Speech to Parliament: Clovelly Road Better Block

On 27 October this year I was fortunate to attend the Clovelly Road Better Block. This was an event that was held on the northern boundary of my electorate of Kingsford Smith.

The event involved the redesign of the local community and the redesign of local public space to make it greener, safer and more livable.

The better block program was the idea of Andrew Howard, and it was conceived in New York in the United States. It involves a community coming together to redesign their community to make it a more livable, a greener space and a better place to live.

Since it began a couple of years ago there have been more than 40 better blocks throughout the world. Their goal is a simple one: to encourage locals to reimagine their streets and turn their ideas into something that people can see, touch and feel.

For the event in Kingsford Smith, the community came together and transformed one of the blocks on Clovelly Road, quite a busy thoroughfare in my electorate.

In the lead-up to this, they held meetings where locals, businesses, community organisations and local politicians came together to imagine what the street and block could look like and what they wanted it to look like.

Importantly, they consulted children. They asked children what sort of environment they would like to live in. One of those children was Archie Stubbs. He spoke quite eloquently on the day about the fact that kids simply wanted the cars to drive a little bit slower down their streets so they could ride their bikes safely. That is not too hard. Archie is 13 years old.

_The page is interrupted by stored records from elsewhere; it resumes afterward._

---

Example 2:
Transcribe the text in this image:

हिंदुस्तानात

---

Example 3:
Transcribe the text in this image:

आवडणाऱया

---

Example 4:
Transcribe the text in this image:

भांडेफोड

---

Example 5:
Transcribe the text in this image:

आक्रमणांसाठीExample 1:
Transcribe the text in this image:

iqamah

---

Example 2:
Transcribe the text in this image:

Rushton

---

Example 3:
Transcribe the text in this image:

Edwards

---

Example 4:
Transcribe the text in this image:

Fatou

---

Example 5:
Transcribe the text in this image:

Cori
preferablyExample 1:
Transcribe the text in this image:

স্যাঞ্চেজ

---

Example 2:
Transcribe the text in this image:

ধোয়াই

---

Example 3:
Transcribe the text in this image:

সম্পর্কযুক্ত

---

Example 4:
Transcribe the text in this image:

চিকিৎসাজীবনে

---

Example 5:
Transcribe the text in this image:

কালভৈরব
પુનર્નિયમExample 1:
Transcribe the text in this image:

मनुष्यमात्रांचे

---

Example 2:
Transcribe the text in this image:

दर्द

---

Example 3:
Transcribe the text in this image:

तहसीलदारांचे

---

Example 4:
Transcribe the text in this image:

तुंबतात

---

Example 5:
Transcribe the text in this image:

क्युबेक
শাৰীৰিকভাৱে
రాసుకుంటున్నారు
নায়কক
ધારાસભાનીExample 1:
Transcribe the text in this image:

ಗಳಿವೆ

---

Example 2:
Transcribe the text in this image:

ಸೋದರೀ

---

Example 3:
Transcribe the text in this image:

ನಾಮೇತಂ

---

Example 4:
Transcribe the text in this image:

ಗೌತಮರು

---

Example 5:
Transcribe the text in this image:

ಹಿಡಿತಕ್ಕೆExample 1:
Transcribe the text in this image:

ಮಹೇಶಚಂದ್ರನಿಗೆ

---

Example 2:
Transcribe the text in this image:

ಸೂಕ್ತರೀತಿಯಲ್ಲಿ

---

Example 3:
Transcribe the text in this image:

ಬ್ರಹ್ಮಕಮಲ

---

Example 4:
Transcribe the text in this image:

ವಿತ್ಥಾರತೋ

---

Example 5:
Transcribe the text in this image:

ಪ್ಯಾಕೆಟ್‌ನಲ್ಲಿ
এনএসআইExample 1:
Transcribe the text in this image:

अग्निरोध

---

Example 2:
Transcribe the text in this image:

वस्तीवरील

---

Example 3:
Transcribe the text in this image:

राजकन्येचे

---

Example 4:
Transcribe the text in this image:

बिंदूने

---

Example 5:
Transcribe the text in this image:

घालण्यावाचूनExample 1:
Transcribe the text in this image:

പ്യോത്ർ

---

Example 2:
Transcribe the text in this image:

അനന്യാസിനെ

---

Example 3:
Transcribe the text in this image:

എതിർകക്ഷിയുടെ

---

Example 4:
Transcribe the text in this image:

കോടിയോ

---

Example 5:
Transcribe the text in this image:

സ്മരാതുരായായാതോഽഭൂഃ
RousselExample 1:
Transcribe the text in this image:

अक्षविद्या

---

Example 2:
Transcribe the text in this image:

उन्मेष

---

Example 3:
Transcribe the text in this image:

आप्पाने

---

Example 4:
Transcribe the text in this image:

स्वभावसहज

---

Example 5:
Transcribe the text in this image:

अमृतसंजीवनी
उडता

When they originated this program, the sidewalk was widened, the speed limit was lowered, the street was green with plants and flowers lining the footpath, outdoor seating was installed and art shows, coffee shops and bookshops popped up along the side of the street. The street came alive. The result was a village-style atmosphere on the fringe of the biggest city in Australia.

The organisers obtained council approval. They attracted about 2,000 visitors. I was fortunate to visit. It was a fun, uplifting experience which showed the true potential of a space normally used solely for getting from A to B.

There were a lot of volunteers involved. I want to thank in particular Phil Stubbs, the organiser from the community who was the brainchild behind this. Phil said about the day:

"Suddenly the street was better. Better for people. For kids. For older people. For families. For dogs. It had art. It had music. It had food on the footpath. It became a more human place."

I would like to thank Clovelly Road Better Block and all the volunteers and supporters for their hard work and efforts.